---------- Text shown

> have you done any performance tests on BabuDB?
We did a couple of test runs in the past, in which we measured the
average duration of insertions and lookups. BabuDB showed a performance
of up to several hundreds of thousands of such operations per second.
However, it is necessary to enable asynchronous log appends to attain
good insertion rates.
> I am planning to build a database with several million entries, how
> much memory are the indexes using?
It mainly depends on the size of your entries. If you know the approx.
number of entries and the average key and value size, you can estimate
the size of your database. The overhead added by the index structures is
rather small.
> Are the store and access times logarithmic or constant (ish)?
Since the in-memory data structure consists of red-black trees and the
index file is essentially a sorted list of entries that allows binary
search, all insertions and lookups have logarithmic access times.
> Should i split y data into several databases, or can i keep just one
> for simplicity?
The number of databases doesn't matter. However, the size of a single
index is currently limited to approx. 2 GB, as the underlying index file
is mapped into a memory buffer as a whole, and offsets in the buffer are
internally represented by a signed 32bit integer. We might remove this
limitation in the future, by splitting up the index file into multiple ones.

--------------------

Work instructions.
1. Reproduce the BabuDB discussion verbatim, beginning at the words "We did a couple" and stopping after the words "know the approx.".
2. Carry the BabuDB performance discussion forward from its last sentence.

---------- Source material

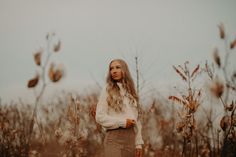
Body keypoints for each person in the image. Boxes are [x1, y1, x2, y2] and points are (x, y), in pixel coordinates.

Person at [95, 59, 144, 157]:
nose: (114, 71)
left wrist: (138, 143)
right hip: (114, 138)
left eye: (118, 67)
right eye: (111, 68)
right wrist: (122, 122)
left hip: (131, 138)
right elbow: (99, 116)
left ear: (124, 70)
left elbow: (137, 120)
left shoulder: (131, 93)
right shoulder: (107, 90)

--------------------

Your written answers.
1.
We did a couple of test runs in the past, in which we measured the
average duration of insertions and lookups. BabuDB showed a performance
of up to several hundreds of thousands of such operations per second.
However, it is necessary to enable asynchronous log appends to attain
good insertion rates.
> I am planning to build a database with several million entries, how
> much memory are the indexes using?
It mainly depends on the size of your entries. If you know the approx.

2.
Hope this helps and best regards,
Jan
Are the values also kept in memory, or did i misunderstand.
In my mental model BabuDB keeps an index in memory which maps the keys
to a position in a file on disk, am i correct?
-atle
> Are the values also kept in memory, or did i misunderstand.
>
> In my mental model BabuDB keeps an index in memory which maps the keys
> to a position in a file on disk, am i correct?
Not quite... ;)
BabuDB follows the concept of Log-structured Merge Trees (LSM-trees).
This means that each BabuDB index consists of a rather small 'in-memory
tree', i.e. a tree-like data structure that resides in the main memory,
and a potentially huge read-only file called 'on-disk index', which is
persistently stored on disk, as the name suggests.
The on-disk index contains the latest checkpoint of the (BabuDB) index,
i.e. all entries that were contained in the index when the checkpoint
was created. The in-memory tree contains all changes (i.e. insertions
and deletions of entries) to the index that have been made since the
last checkpoint was created.
In addition, a global log file records all changes to all indices, to
allow for crash recovery. As soon as the log file becomes too large, a
new checkpoint is created for each index; this means that the current
on-disk index is merged with the in-memory tree and replaced by the merger.
To retrieve an entry from an index, a lookup is first performed on the
in-memory tree; if the key is not found, another lookup is performed on
the on-disk index. Since the on-disk index size may exceed the capacity
of the main memory, we simply mmap the file and leave the memory
management to the operating system.
That's essentially how BabuDB works.
Thanks, that helped a lot :) I expected that my view was a bit too
naive.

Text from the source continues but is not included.